=== Begin Enclosure ===

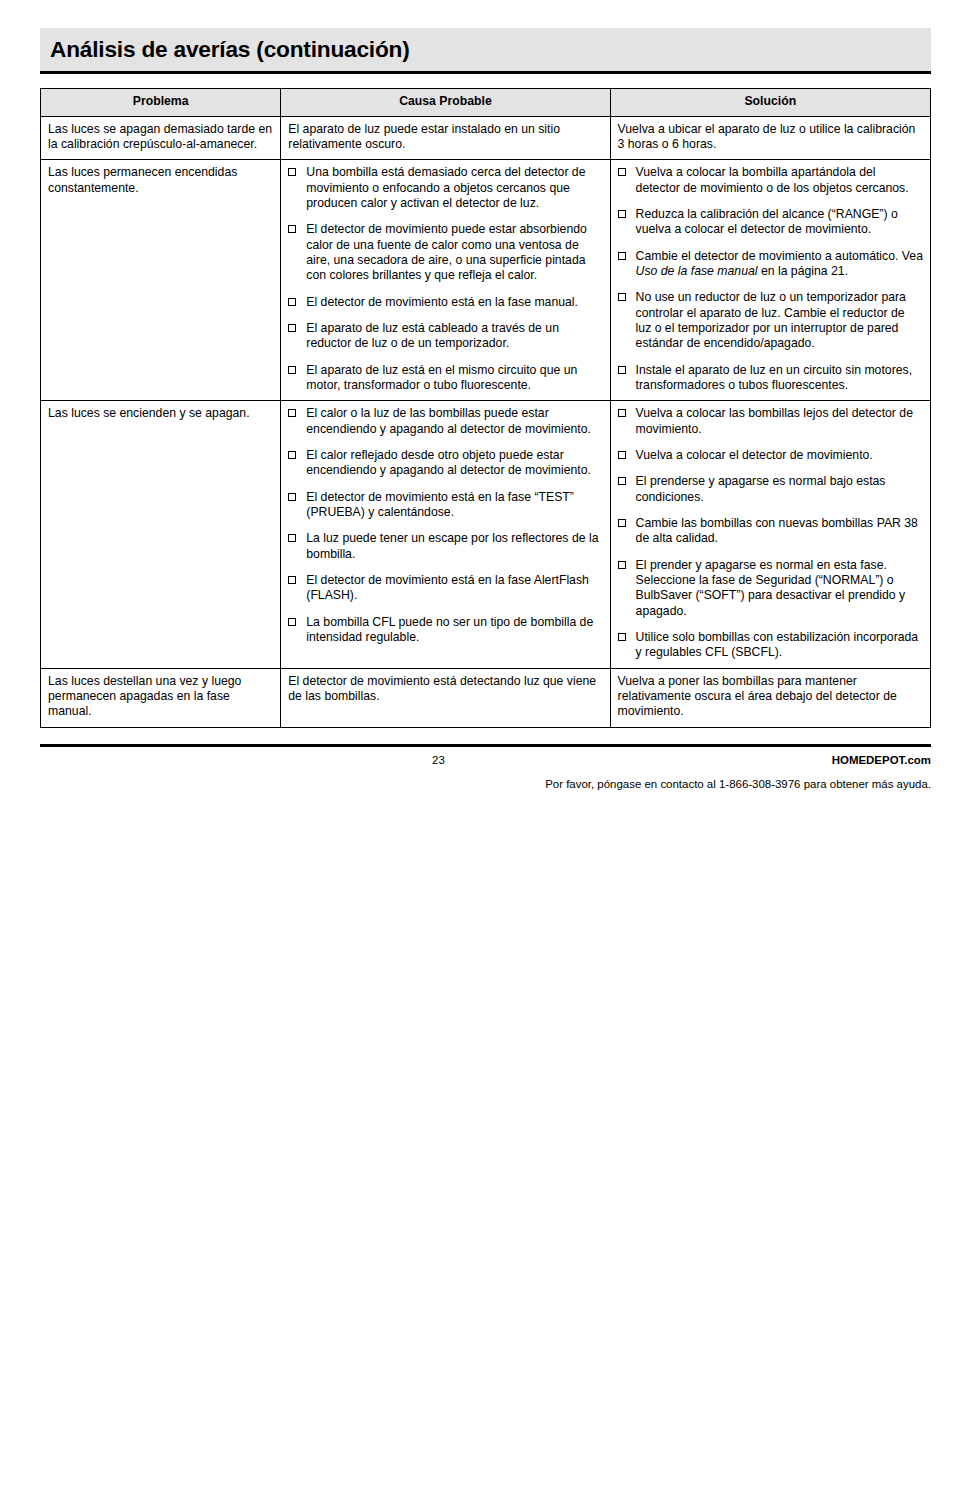Análisis de averías (continuación)
| Problema | Causa Probable | Solución |
| --- | --- | --- |
| Las luces se apagan demasiado tarde en la calibración crepúsculo-al-amanecer. | El aparato de luz puede estar instalado en un sitio relativamente oscuro. | Vuelva a ubicar el aparato de luz o utilice la calibración 3 horas o 6 horas. |
| Las luces permanecen encendidas constantemente. | Una bombilla está demasiado cerca del detector de movimiento o enfocando a objetos cercanos que producen calor y activan el detector de luz. El detector de movimiento puede estar absorbiendo calor de una fuente de calor como una ventosa de aire, una secadora de aire, o una superficie pintada con colores brillantes y que refleja el calor. El detector de movimiento está en la fase manual. El aparato de luz está cableado a través de un reductor de luz o de un temporizador. El aparato de luz está en el mismo circuito que un motor, transformador o tubo fluorescente. | Vuelva a colocar la bombilla apartándola del detector de movimiento o de los objetos cercanos. Reduzca la calibración del alcance (“RANGE”) o vuelva a colocar el detector de movimiento. Cambie el detector de movimiento a automático. Vea Uso de la fase manual en la página 21. No use un reductor de luz o un temporizador para controlar el aparato de luz. Cambie el reductor de luz o el temporizador por un interruptor de pared estándar de encendido/apagado. Instale el aparato de luz en un circuito sin motores, transformadores o tubos fluorescentes. |
| Las luces se encienden y se apagan. | El calor o la luz de las bombillas puede estar encendiendo y apagando al detector de movimiento. El calor reflejado desde otro objeto puede estar encendiendo y apagando al detector de movimiento. El detector de movimiento está en la fase “TEST” (PRUEBA) y calentándose. La luz puede tener un escape por los reflectores de la bombilla. El detector de movimiento está en la fase AlertFlash (FLASH). La bombilla CFL puede no ser un tipo de bombilla de intensidad regulable. | Vuelva a colocar las bombillas lejos del detector de movimiento. Vuelva a colocar el detector de movimiento. El prenderse y apagarse es normal bajo estas condiciones. Cambie las bombillas con nuevas bombillas PAR 38 de alta calidad. El prender y apagarse es normal en esta fase. Seleccione la fase de Seguridad (“NORMAL”) o BulbSaver (“SOFT”) para desactivar el prendido y apagado. Utilice solo bombillas con estabilización incorporada y regulables CFL (SBCFL). |
| Las luces destellan una vez y luego permanecen apagadas en la fase manual. | El detector de movimiento está detectando luz que viene de las bombillas. | Vuelva a poner las bombillas para mantener relativamente oscura el área debajo del detector de movimiento. |
23 HOMEDEPOT.com
Por favor, póngase en contacto al 1-866-308-3976 para obtener más ayuda.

=== End Enclosure ===

**What is needed**
What you return should be only the exact lines from the top of the entries through the line with "o 6 horas. |", minus the pictures.

**Task result**
Análisis de averías (continuación)
| Problema | Causa Probable | Solución |
| --- | --- | --- |
| Las luces se apagan demasiado tarde en la calibración crepúsculo-al-amanecer. | El aparato de luz puede estar instalado en un sitio relativamente oscuro. | Vuelva a ubicar el aparato de luz o utilice la calibración 3 horas o 6 horas. |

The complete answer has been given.